Appellant’s insinuation that it was really the victim’s parents who instituted this rape case deserves scant attention. As was pronounced in People v. Rosare,[23] this Court finds it inconceivable for a mother, like that of Maryjane’s, to drag a daughter, a mental retardate at that, into a rape scam with all its attendant scandal and humiliation for the flimsiest of reasons that she merely did not want her child to be married to appellant.

In the face of the positive testimony of Maryjane, appellant’s sweetheart theory, proffered as an affirmative defense, must be established by convincing proof.[24]

To corroborate appellant’s insistence, the defense summoned Apante who claimed knowledge of a sexual relationship between appellant and Maryjane.

Apante’s testimony, however, is incredible. It defies comprehension how Maryjane, a minor, would allow Apante to witness her and appellant having or in a position of sexual intercourse without feeling any shame or moral compunction. Moreover, Apante’s declaration that Maryjane talked normally[25] readily indicates that he does not really know Maryjane or has not heard her talk.

Appellant’s reliance on the much abused “sweetheart story” in rape cases rashly derides then the intelligence of this Court and sorely tests its patience.[26]

At all events, appellant being Maryjane’s sweetheart does not preclude his commission of rape.

It having been shown beyond reasonable doubt that appellant committed rape through force or intimidation under Article 266-A, paragraph 1 of the Revised Penal Code, as amended by Republic Act No. 8353 (the Anti-Rape Law of 1997), and with the use of a fan knife, a deadly weapon,[27] the penalty must be reclusion perpetua to death.[28] As no aggravating or mitigating circumstances had been shown, however, in the commission of the crime, the lesser penalty of reclusion perpetua was correctly imposed by the trial court.

Respecting the People’s prayer for the award to Maryjane of P50,000.00 as moral damages, the same is granted, consistent with existing jurisprudence.

WHEREFORE, the impugned decision of the Regional Trial Court of Iriga City, Branch 37 finding appellant guilty beyond reasonable doubt of rape under Art. 266-A of the Revised Penal Code, as amended, is hereby AFFIRMED, with the modification that in addition to paying civil indemnity of P50,000.00, appellant is ordered to pay private complainant, Maryjane C. Borsong, P50,000.00 as moral damages.
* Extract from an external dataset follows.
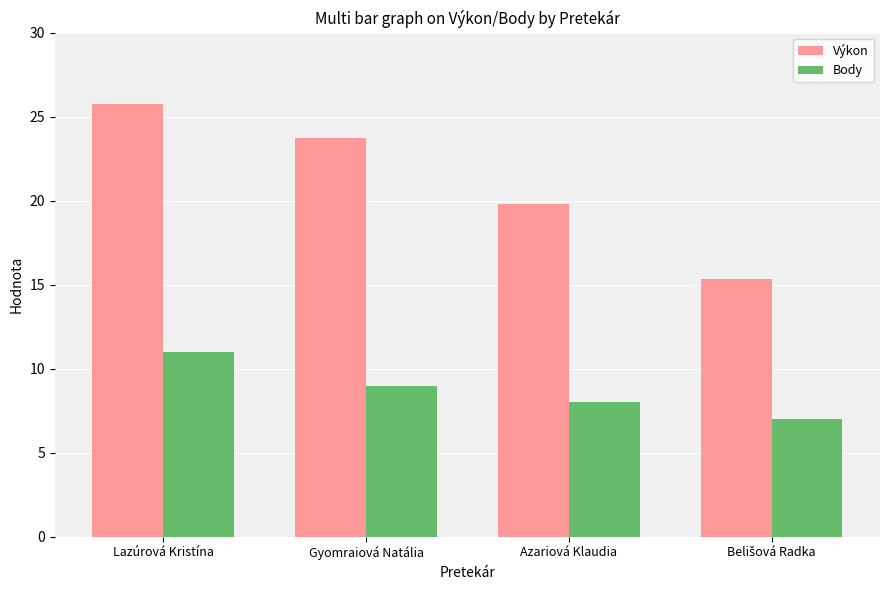

What is the value of the Body bar at the 3rd from the left?

8.0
Vitug, (Chairman), Sandoval-Gutierrez, and Corona, JJ., concur.

[1] Records, p. 1.

[2] Rollo, pp. 17-21.

[3] TSN, February 25, 1999, pp. 15-21.

[4] TSN, March 1, 1999, p. 6.

[5] TSN, March 1, 1999, p. 7, 16.

[6] Ibid.

[7] Id., pp. 7-8.

[8] TSN, February 25, 1999, pp. 2-21.

[9] Records, Exhibit “C,” p. 52.

[10] TSN, February 25, 1999, pp. 2-21.

[11] Records, Exhibit “A,” p. 5.

[12] TSN, March 9, 1999, pp. 2-13.

[13] TSN, March 15, 1999, pp. 1-7.

[14] TSN, March 24, 1999, pp. 2-19.

[15] TSN, June 28, 1999, pp. 2-7.

[16] Rollo, pp. 32-44.

[17] Id. at 59-73.

[18] TSN, March 1, 1999, pp. 5-8.

[19] 349 SCRA 180, 187 (2001).

[20] People v. Alquizalas, 305 SCRA 367 (1999).

[21] TSN, March 1, 1999, p. 10.

[22] Id. at 15-16.

[23] 264 SCRA 398 (1996).

[24] People v. Barcelona, 325 SCRA 168 (2000).

[25] TSN, March 24, 1999, pp. 9, 13.

[26] People v. Accion, 312 SCRA 250 (1999).

[27] People v. Alquizalas, 305 SCRA 367 (1999).

[28] Revised Penal Code, Article 266-B, paragraph 1.